*Requirement*:
Your reply should reproduce all the data below exactly while excluding the pictures.

[Data entries]
'''
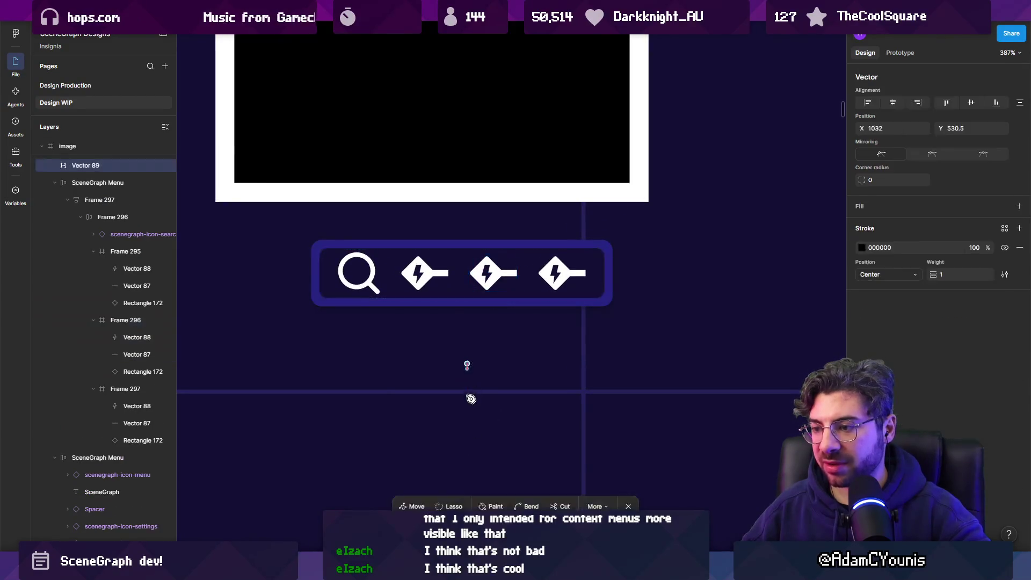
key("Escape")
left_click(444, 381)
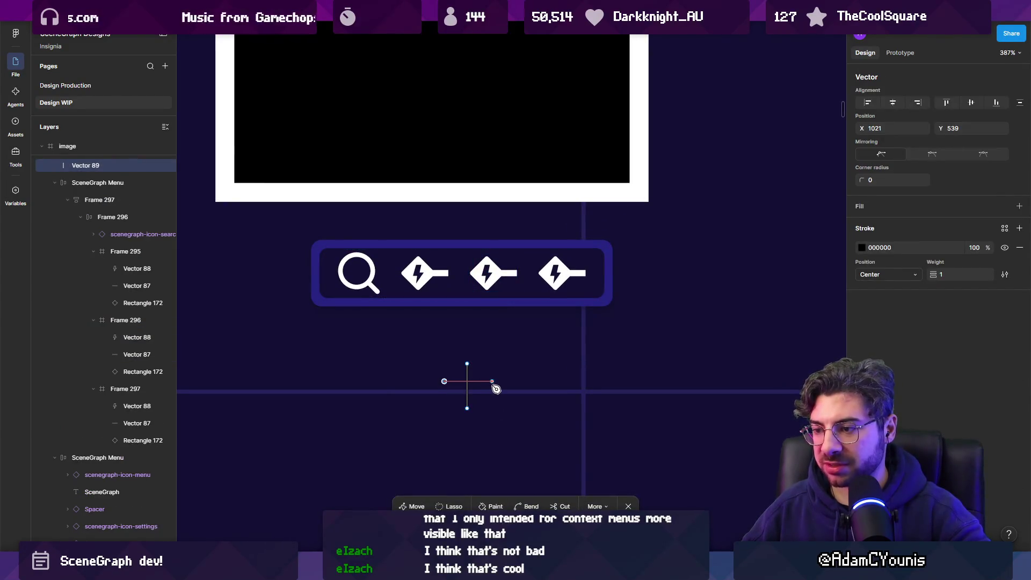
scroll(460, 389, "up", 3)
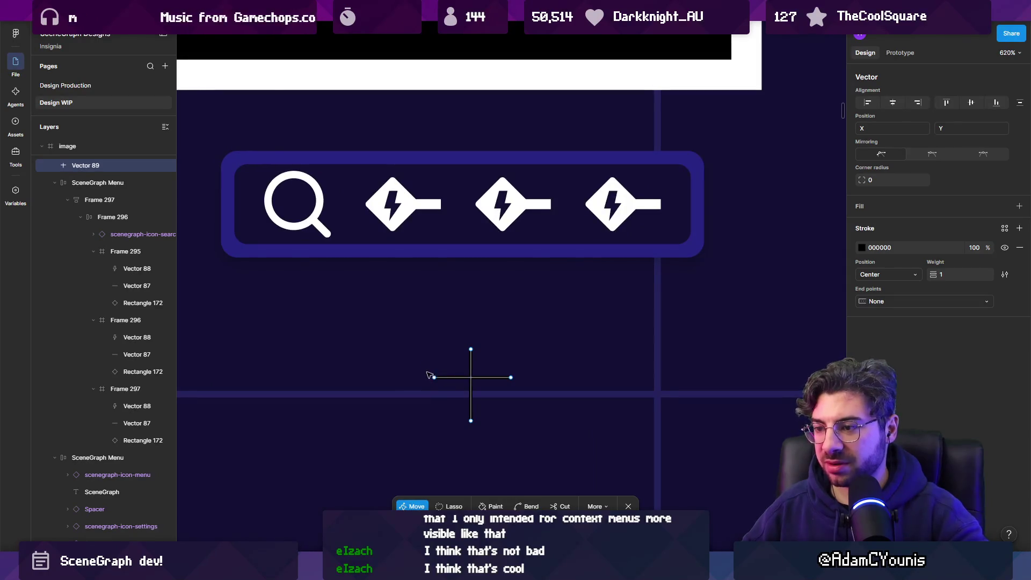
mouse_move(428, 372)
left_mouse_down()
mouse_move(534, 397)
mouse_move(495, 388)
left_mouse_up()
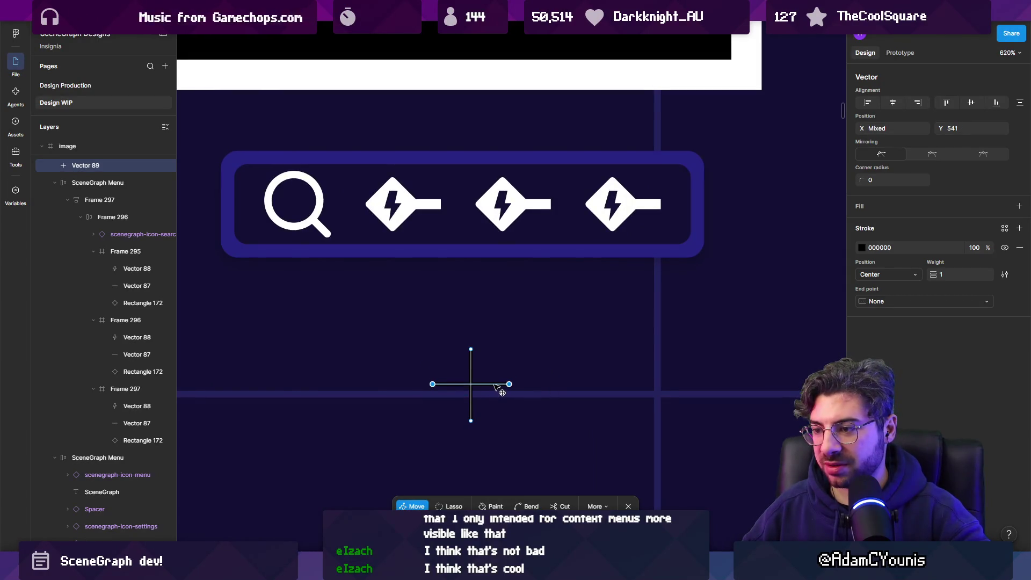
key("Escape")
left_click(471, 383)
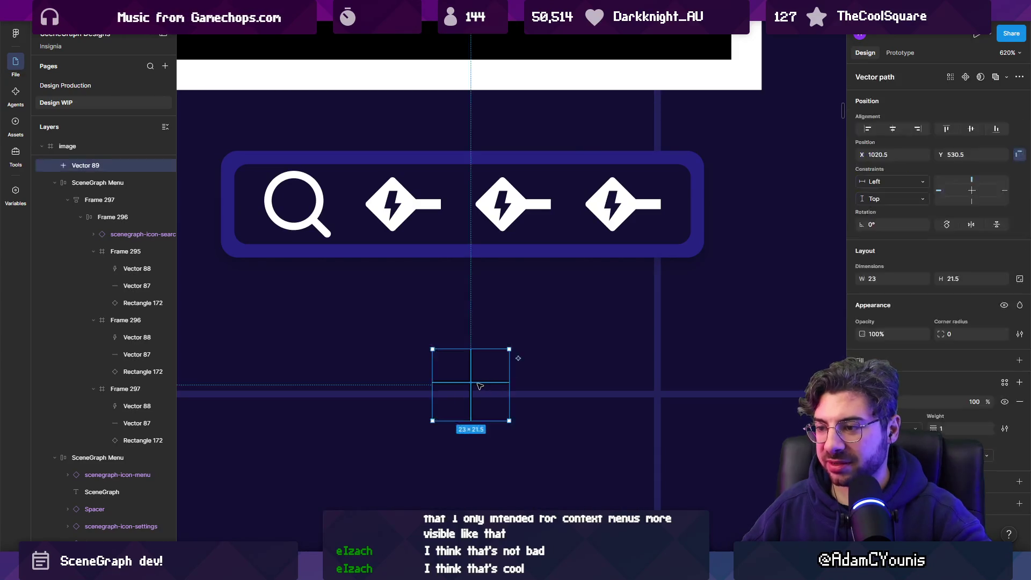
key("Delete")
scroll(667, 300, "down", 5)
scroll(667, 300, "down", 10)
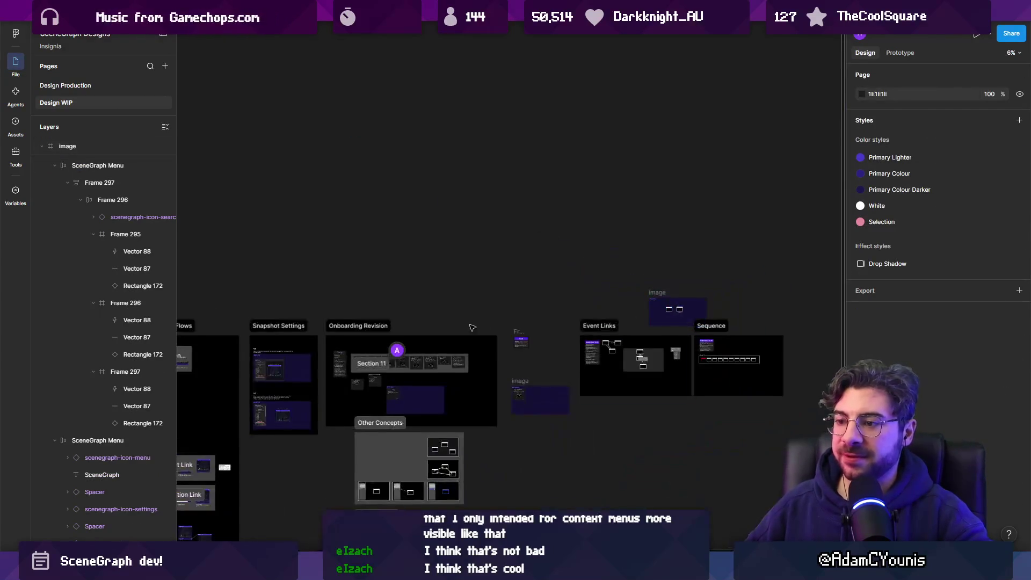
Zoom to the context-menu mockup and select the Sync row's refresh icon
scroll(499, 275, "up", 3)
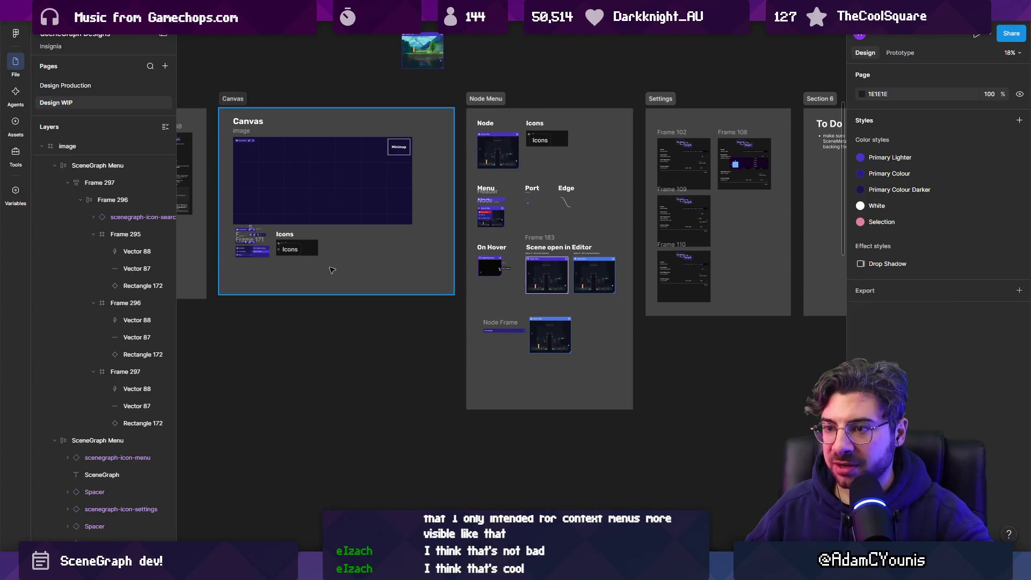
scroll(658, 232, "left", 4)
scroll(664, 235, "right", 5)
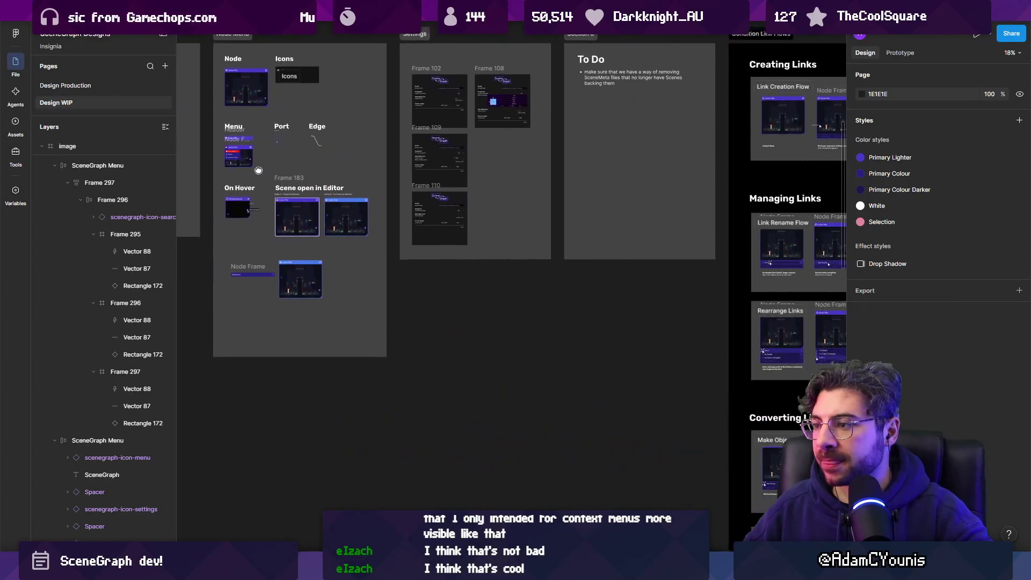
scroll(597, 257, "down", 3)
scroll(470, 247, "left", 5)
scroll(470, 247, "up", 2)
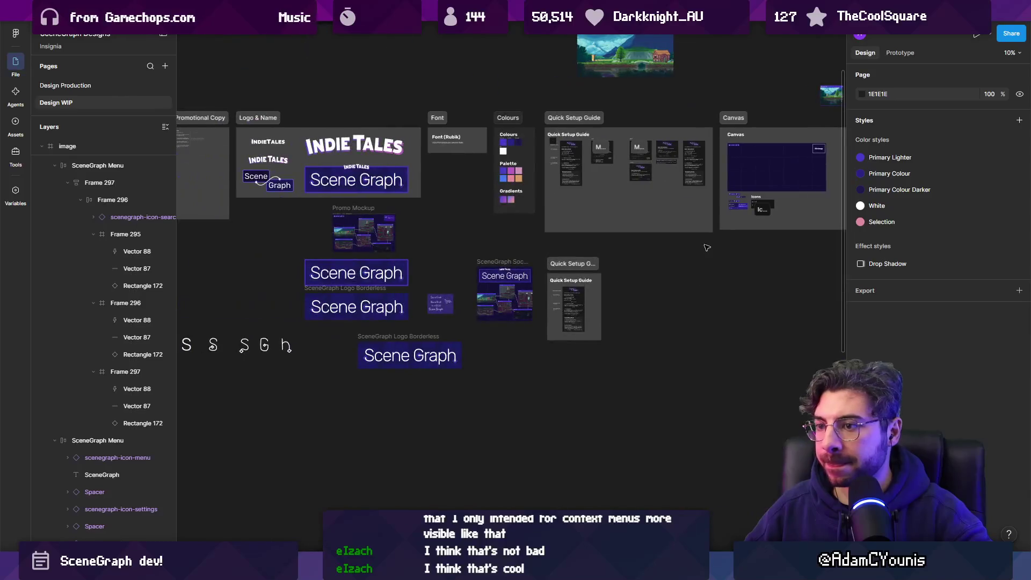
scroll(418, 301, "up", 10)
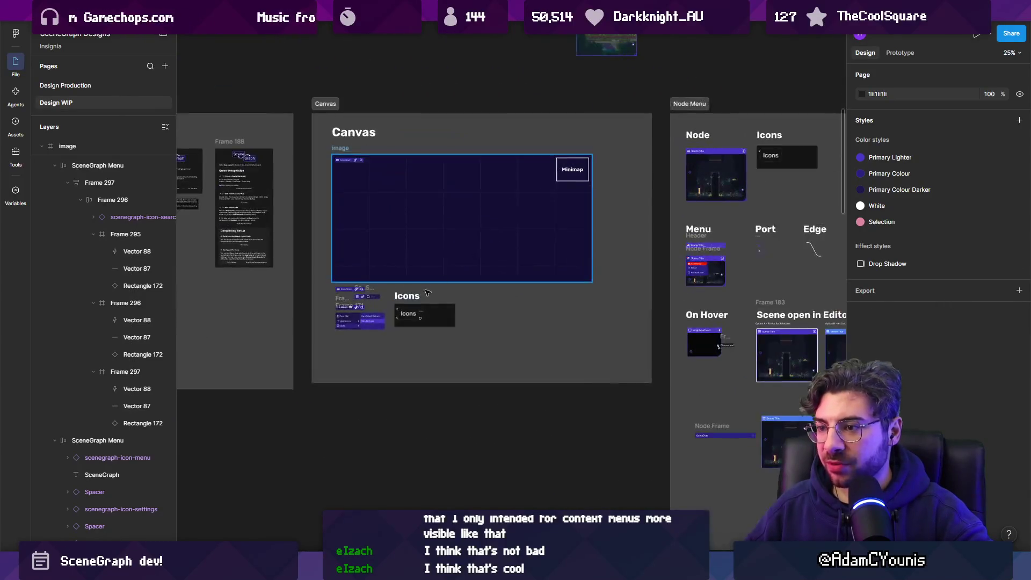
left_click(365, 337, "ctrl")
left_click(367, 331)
'''
*Problem solution*:
key("Escape")
left_click(444, 381)
scroll(460, 389, "up", 3)
mouse_move(428, 372)
left_mouse_down()
mouse_move(534, 397)
mouse_move(495, 388)
left_mouse_up()
key("Escape")
left_click(471, 383)
key("Delete")
scroll(667, 300, "down", 5)
scroll(667, 300, "down", 10)
Zoom to the context-menu mockup and select the Sync row's refresh icon
scroll(499, 275, "up", 3)
scroll(658, 232, "left", 4)
scroll(664, 235, "right", 5)
scroll(597, 257, "down", 3)
scroll(470, 247, "left", 5)
scroll(470, 247, "up", 2)
scroll(418, 301, "up", 10)
left_click(365, 337, "ctrl")
left_click(367, 331)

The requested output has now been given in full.